CGT Reforms Shelved but Cladding Tax for Developers Tabled

Plans to reform capital gains tax have been shelved, but experts say they could be revisited in the autumn. Meanwhile, a tax on residential developers has been proposed to help pay for cladding repairs
Written By:
Tom Bill, Knight Frank
2 minutes to read

Plans to reform capital gains tax (CGT) appear to have been shelved by the government, documents published on Tuesday showed.

The Treasury had been widely expected to start a consultation exercise to align capital gains and income tax rates as part of its “tax day” announcements. It followed a recommendation by the Office for Tax Simplification at the end of last year and would have meant a larger bill for higher-rate tax payers.

Instead, the main news for the property industry was a plan for a residential developer tax to help pay for cladding repairs. The overall aim of the consultation process is to target tax avoidance and for the government to use its digital agenda to modernise the tax system.

“The much-promised change to capital gains tax seems not to have materialised,” said Matthew Braithwaite a partner at law firm Wedlake Bell. “It may be the government has bigger fish to fry at the moment.
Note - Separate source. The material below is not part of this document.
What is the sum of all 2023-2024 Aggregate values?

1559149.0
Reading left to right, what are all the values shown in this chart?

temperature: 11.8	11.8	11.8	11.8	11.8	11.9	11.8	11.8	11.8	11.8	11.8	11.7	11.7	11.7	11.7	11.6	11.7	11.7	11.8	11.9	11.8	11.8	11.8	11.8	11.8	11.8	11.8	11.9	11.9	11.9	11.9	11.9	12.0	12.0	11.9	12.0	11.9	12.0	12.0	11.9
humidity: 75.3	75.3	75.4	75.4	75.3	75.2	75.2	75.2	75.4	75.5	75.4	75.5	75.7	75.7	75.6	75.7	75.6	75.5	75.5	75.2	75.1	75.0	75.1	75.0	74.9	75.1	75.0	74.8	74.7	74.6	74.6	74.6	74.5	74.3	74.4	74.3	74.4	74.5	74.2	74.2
The revenue raised from CGT and inheritance tax was perhaps not deemed significant enough to be worth the cost and time of the exercise.”

The tax take from CGT would double from £20 billion from £10 billion under the plans, according to an estimate from Nimesh Shah, the CEO of tax advisory specialist Blick Rothenberg. This figure compares to the overall annual tax take of £635 billion.

Shah believes an announcement could still follow as a useful way of bringing in extra revenue ahead of the next planned general election in 2024.

“I am still convinced there will be an announcement on CGT at the Autumn Budget with an increase to take effect from 6 April 2022. I don’t think it will be as dramatic as an alignment to income tax but I expect it will increase from the current rates of 20% and 28%.”

Any further changes later this year would not be welcomed by the property industry, said Braithwaite. “Nobody likes uncertainty and you would hope that this is now the government’s roadmap and the goalposts won’t be moved again.”

The residential property developer tax, which the government proposes to introduce in 2022, is designed to pay for cladding remediation work in the wake of the Grenfell Tower fire in 2017 and is intended to raise £2 billion over ten years.

“The government and property industry are working together to tackle the problem,” said Justin Gaze, joint head of residential development land at Knight Frank. “It is a major issue for the residential development sector and whilst nobody willingly wants to pay additional taxes it is accepted that this is part of the solution to the cladding crisis.”

In other proposals:

The government is tightening rules on holiday lets, meaning owners will only be able to register for business rates to reduce their tax liability if their properties are genuine holiday lets.

It also plans to streamline the inheritance tax process, examine the current business rates system and simplify land and property VAT exemption rules.